If they don’t work we will have a medical catastrophe on our hands, followed by submission to IMF loans and structural adjustment conditions.
His problem is that as a vehicle for delivering anything, the public service is particularly poor and there’s a limit to how much he can ask of the private sector while he keeps it locked down so fiercely. SARS’s two biggest sources of VAT revenue, Sasol and SA Breweries, are dysfunctional; SAB simply shut down.
But we cannot survive Covid-19 intact as a sovereign country without private sector taxes to pay for the war on it. There’s little appreciation of that in the cabinet and unfathomable depths of ignorance deep in government departments. I saw a note this week from a property sector executive in Gauteng: “Weeks ago,” he wrote to a mutual friend, “the guys that do most of my project management were asked to assist the government in assembling the temp hospitals etc — they have attended numerous meetings and site visits — they say it’s like meeting with toddlers, no guidance, no plan, no clue and no execution — to date they haven’t received a follow-up plan to the first site meeting they had in late March.”
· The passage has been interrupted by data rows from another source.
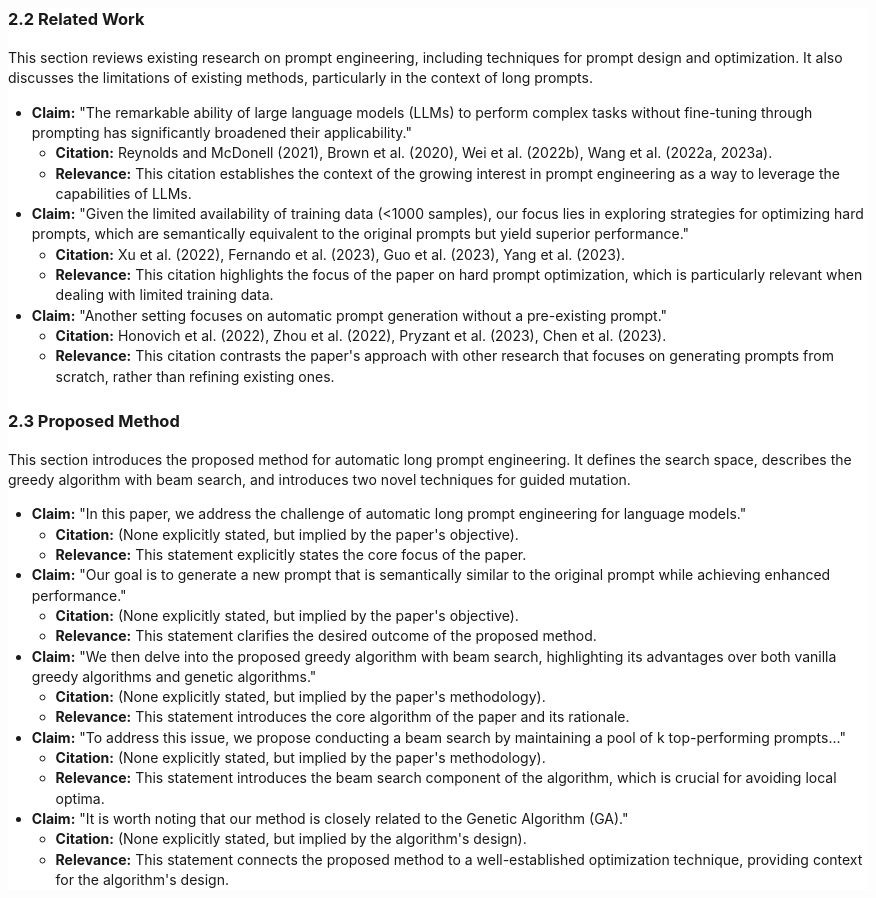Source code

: 
### 2.2 Related Work

This section reviews existing research on prompt engineering, including techniques for prompt design and optimization. It also discusses the limitations of existing methods, particularly in the context of long prompts.

* **Claim:** "The remarkable ability of large language models (LLMs) to perform complex tasks without fine-tuning through prompting has significantly broadened their applicability."
    * **Citation:** Reynolds and McDonell (2021), Brown et al. (2020), Wei et al. (2022b), Wang et al. (2022a, 2023a).
    * **Relevance:** This citation establishes the context of the growing interest in prompt engineering as a way to leverage the capabilities of LLMs.
* **Claim:** "Given the limited availability of training data (<1000 samples), our focus lies in exploring strategies for optimizing hard prompts, which are semantically equivalent to the original prompts but yield superior performance."
    * **Citation:** Xu et al. (2022), Fernando et al. (2023), Guo et al. (2023), Yang et al. (2023).
    * **Relevance:** This citation highlights the focus of the paper on hard prompt optimization, which is particularly relevant when dealing with limited training data.
* **Claim:** "Another setting focuses on automatic prompt generation without a pre-existing prompt."
    * **Citation:** Honovich et al. (2022), Zhou et al. (2022), Pryzant et al. (2023), Chen et al. (2023).
    * **Relevance:** This citation contrasts the paper's approach with other research that focuses on generating prompts from scratch, rather than refining existing ones.


### 2.3 Proposed Method

This section introduces the proposed method for automatic long prompt engineering. It defines the search space, describes the greedy algorithm with beam search, and introduces two novel techniques for guided mutation.

* **Claim:** "In this paper, we address the challenge of automatic long prompt engineering for language models."
    * **Citation:** (None explicitly stated, but implied by the paper's objective).
    * **Relevance:** This statement explicitly states the core focus of the paper.
* **Claim:** "Our goal is to generate a new prompt that is semantically similar to the original prompt while achieving enhanced performance."
    * **Citation:** (None explicitly stated, but implied by the paper's objective).
    * **Relevance:** This statement clarifies the desired outcome of the proposed method.
* **Claim:** "We then delve into the proposed greedy algorithm with beam search, highlighting its advantages over both vanilla greedy algorithms and genetic algorithms."
    * **Citation:** (None explicitly stated, but implied by the paper's methodology).
    * **Relevance:** This statement introduces the core algorithm of the paper and its rationale.
* **Claim:** "To address this issue, we propose conducting a beam search by maintaining a pool of k top-performing prompts..."
    * **Citation:** (None explicitly stated, but implied by the paper's methodology).
    * **Relevance:** This statement introduces the beam search component of the algorithm, which is crucial for avoiding local optima.
* **Claim:** "It is worth noting that our method is closely related to the Genetic Algorithm (GA)."
    * **Citation:** (None explicitly stated, but implied by the algorithm's design).
    * **Relevance:** This statement connects the proposed method to a well-established optimization technique, providing context for the algorithm's design.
That will ring true to anyone who has ever tried to work with the government. We do not have a capable state here. Asking it to actually prepare, in the sense of placing actual beds with sheets and pillows in actual field hospitals with actual equipment to help people next to them, is simply asking too much. It’s not going to happen without private help and that can’t happen while the current lockdown is in place.
• Bruce is a former editor of Business Day and the Financial Mail.